地元と言える場所
「出身どこなの?」と聞かれるといつも返答につまる。
世間話の延長でたいして興味もない事だろうからヘラっと答えられたらいいのだが、わたしには地元と言える場所がわからない。
生まれは外国だけど幼稚園の頃には日本に越してきていたし、両親の出身はそれぞれ違う。
どちらの生まれた地にも住んだことがあるけれど、わりと転々としていたから幼なじみと言えるような人もいないし、20歳を過ぎて一人暮らしを始めるまで地元と言えるほど繋がりの深い土地はなかったように思う。
夜行バスで新宿に降り立った後、中央線で西へと向かった場所。
そこがいまのわたしにとっては唯一地元と言える場所。
住んでいた期間は約7年くらいになるだろうか。
長いのか短いのか、まだ判別はつかないけれどすごくすごく好きな場所であることは間違いない。

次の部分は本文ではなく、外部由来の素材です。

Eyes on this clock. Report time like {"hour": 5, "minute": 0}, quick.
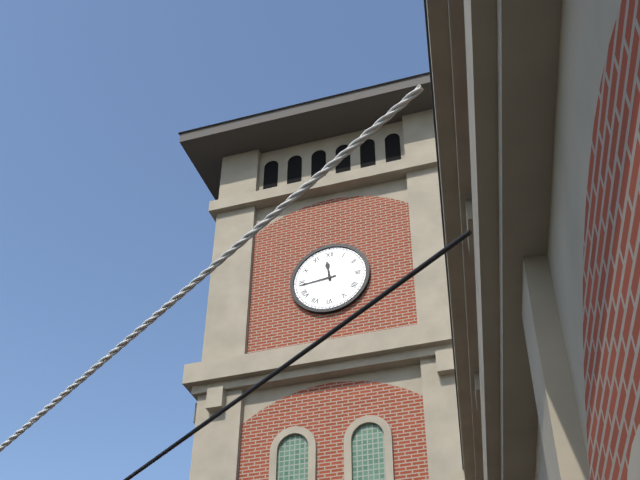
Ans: {"hour": 11, "minute": 44}
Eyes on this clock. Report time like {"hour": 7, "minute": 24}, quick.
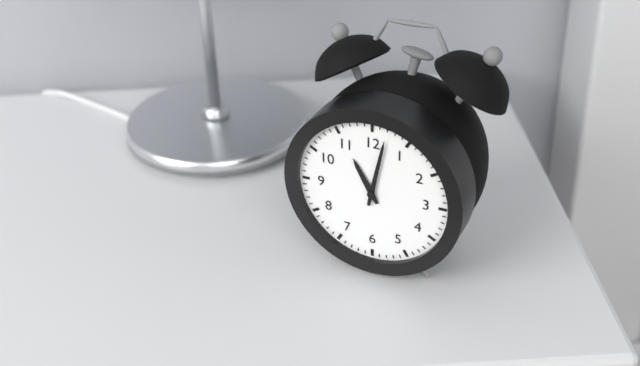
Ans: {"hour": 11, "minute": 2}
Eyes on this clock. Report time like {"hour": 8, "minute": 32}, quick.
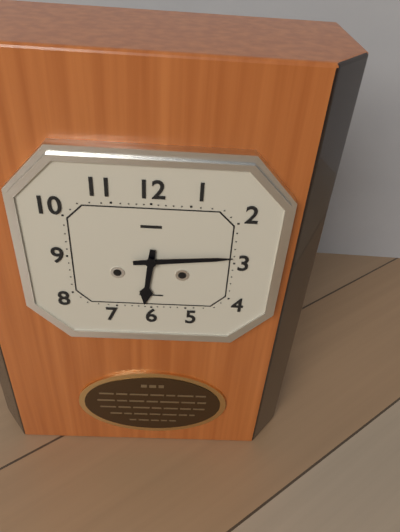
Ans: {"hour": 6, "minute": 14}
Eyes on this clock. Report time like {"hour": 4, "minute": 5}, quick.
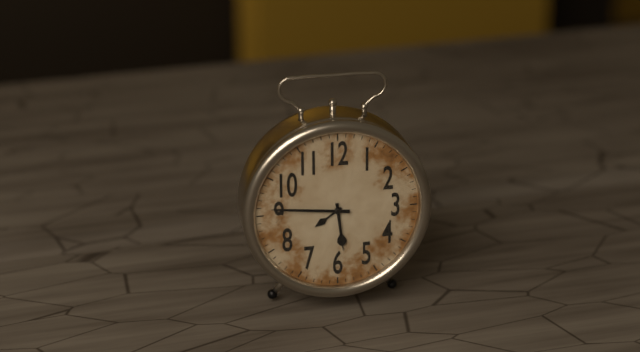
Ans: {"hour": 5, "minute": 46}
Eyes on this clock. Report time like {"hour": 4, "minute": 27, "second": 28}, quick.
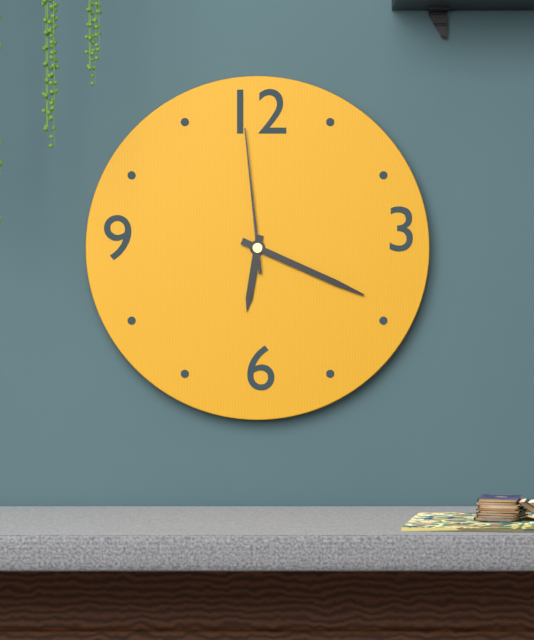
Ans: {"hour": 6, "minute": 19, "second": 59}
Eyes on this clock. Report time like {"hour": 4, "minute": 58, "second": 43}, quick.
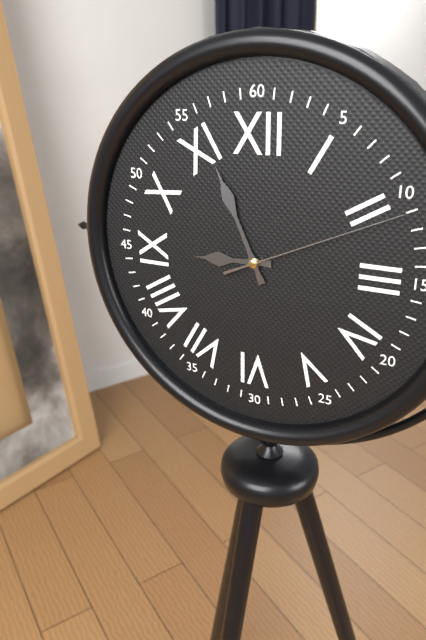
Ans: {"hour": 8, "minute": 56, "second": 11}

たぶん居たら嫌なこととか「んー?」って思うことはたくさんあるだろうし、久々に行ってみて全部が全部最高!と行かない時だってあった。
でも今日はすごくよかった。幸せだった。
住んでいた頃には行けなかったネイルサロン。
Instagramでデザインを見て感動して、ずっと行ってみたかったのだけどどうにもタイミングがあわず、通い始めたのは別のサロンだった。
朝起きてボロボロの爪をみて悲しくなってしまい、ネイルサロン行こうと検索をすると通っていたところは予約が取れず、ダメもとでその行ってみたかったサロンをみるとなんと午後から空きが。
すぐに予約して支度をして出掛けたら見事にマスクを忘れた。
乗換駅でお店に駆け込みマスクを購入してから気を取り直してお店へと向かう。
今の家から電車で行くのは初めてかもしれない。
久々に降りた駅はまた景色が変わっていて、駅前の大通りの店舗も1年半ほどの間にかなり様替わりしていた。
ひとり驚き変わらぬ場所を見つけては懐かしみつつ向かったサロンでは、とても丁寧な仕事と安心感のある雰囲気に触れられ来れてよかったなと思った。
淡々とした仕事ぶりもさることながら、そこに向かう時間やその場で過ごす時間も含めてやはり手先のことはプロに任せるのが1番だと思う。
友人のネイリストも今日のスタッフさんもおっしゃっていたが、自分でやるとどこかいい加減になってしまうのだ。
いつも目に触れる指先は整えておきたい。
プロに頼めばそれなりにかかるけれど、それだけの価値があるとおもう。
そしてその後は好きだった雑貨屋さんやドラッグストアをまわってビストロへ。
いつもミスチルが流れる店内では大柄の店主がにこやかに接客をしておりすごく落ち着く空間だ。
わたしはここのサラダが1番好きで、時期によって桃だったりいちじくだったり色んなフルーツや野菜をつかったメニューはシンプルだけど最高に美味しい。
普段からよくミスチルを聴くことはなくなったけど、好きな曲も多く改めてすごく普遍的なバンドだなと思ったし語弊を恐れずにいえばこんなにBGMとして当たり前に受け入れられるところが良さでありすごさだと思う。
そしてもう1軒。
jazzBARなるお店なのだけど、通い始めて8年くらい経つんだね〜なんて常連さんやマスターと話してたらびっくりしてしまった。
この土地に来てすぐ通い始め、ギターをもらったり色んなお店に連れて行っていただいたり、初スナックもここの方々と。
休日にマスターとサティ展に行ったのもいい思い出です。
顔ぶれは多少移り変われど、変わらずいてくれる人やお店の存在のありがたさもすごく感じて、幸せな時間でした。
いい一日。
また、おめにかかれますように。